Source document:

- IATA: none; ICAO: none; FAA LID: 2O3;

Summary
- Airport type: Public
- Owner: Pacific Union College
- Serves: Angwin, California
- Elevation AMSL: 1,848 ft (563 m)
- Coordinates: 38°34′48″N 122°26′08″W﻿ / ﻿38.58000°N 122.43556°W
- Interactive map of Virgil O. Parrett Field

Runways
| Direction | Length |  | Surface |
| ft | m |
| 16/34 | 3,217 | 981 | Asphalt |

Statistics (2004)
- Aircraft operations: 12,000
- Based aircraft: 38
- Source: Federal Aviation Administration

= Angwin–Parrett Field =

Virgil O. Parrett Field or Angwin Airport is a public use airport located one nautical mile (1.85 km) east of the central business district of Angwin, in Napa County, California, United States. It is owned by Pacific Union College.
It is also known as Angwin–Parrett Field Airport. In 2006, a plan was floated for Pacific Union College to divest the field by selling it for $27 million to the County of Napa.

Work to complete:
Repeat word for word the part of the Parrett Field text that starts at "- Coordinates: 38°34′48″N" and ends after "Statistics (2004)".

Collected data

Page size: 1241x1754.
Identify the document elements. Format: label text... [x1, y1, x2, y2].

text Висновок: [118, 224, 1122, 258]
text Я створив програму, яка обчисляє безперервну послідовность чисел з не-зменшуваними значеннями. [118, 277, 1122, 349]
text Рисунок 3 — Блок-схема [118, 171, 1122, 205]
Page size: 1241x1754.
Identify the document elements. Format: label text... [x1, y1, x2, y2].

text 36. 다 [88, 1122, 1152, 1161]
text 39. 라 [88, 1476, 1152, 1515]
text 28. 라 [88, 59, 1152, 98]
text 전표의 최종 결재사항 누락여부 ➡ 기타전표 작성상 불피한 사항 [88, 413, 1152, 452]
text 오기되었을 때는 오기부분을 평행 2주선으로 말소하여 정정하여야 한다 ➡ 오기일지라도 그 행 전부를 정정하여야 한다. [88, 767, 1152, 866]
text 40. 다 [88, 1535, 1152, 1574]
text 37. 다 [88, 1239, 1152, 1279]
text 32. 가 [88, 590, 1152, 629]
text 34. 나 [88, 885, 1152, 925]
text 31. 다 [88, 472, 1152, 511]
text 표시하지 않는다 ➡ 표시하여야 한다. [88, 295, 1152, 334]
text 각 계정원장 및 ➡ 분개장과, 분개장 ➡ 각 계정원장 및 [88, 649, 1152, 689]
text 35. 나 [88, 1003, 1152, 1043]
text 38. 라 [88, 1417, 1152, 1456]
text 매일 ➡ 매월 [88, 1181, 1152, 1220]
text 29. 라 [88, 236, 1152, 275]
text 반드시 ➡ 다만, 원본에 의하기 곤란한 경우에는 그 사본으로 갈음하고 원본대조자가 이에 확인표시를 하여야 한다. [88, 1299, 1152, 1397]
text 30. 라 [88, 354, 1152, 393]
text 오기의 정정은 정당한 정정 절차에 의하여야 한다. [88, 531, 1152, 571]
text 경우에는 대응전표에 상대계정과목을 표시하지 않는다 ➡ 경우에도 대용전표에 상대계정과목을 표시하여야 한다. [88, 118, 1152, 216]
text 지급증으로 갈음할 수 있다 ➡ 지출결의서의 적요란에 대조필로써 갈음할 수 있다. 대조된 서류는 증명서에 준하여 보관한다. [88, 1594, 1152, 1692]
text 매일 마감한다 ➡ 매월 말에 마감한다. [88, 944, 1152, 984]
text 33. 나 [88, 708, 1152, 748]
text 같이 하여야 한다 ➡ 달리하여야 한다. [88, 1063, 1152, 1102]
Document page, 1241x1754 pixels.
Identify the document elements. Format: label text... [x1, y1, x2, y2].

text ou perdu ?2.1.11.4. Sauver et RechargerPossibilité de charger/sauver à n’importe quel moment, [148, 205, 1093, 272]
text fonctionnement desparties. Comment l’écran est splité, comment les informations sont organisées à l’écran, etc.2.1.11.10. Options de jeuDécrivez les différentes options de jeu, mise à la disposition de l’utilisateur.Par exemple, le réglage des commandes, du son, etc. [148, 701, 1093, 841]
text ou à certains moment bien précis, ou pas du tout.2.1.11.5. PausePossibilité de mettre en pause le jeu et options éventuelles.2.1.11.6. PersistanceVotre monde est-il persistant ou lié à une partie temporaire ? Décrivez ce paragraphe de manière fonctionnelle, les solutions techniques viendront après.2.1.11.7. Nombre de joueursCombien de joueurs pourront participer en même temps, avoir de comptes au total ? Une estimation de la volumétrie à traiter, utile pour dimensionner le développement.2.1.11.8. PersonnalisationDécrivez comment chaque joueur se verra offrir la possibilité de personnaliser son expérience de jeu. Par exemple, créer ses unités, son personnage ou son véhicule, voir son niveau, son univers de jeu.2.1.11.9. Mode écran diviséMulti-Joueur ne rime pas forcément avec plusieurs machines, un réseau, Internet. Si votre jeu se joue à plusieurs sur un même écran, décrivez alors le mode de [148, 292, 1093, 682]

Exercise response:
- Coordinates: 38°34′48″N 122°26′08″W﻿ / ﻿38.58000°N 122.43556°W
- Interactive map of Virgil O. Parrett Field

Runways
| Direction | Length |  | Surface |
| ft | m |
| 16/34 | 3,217 | 981 | Asphalt |

Statistics (2004)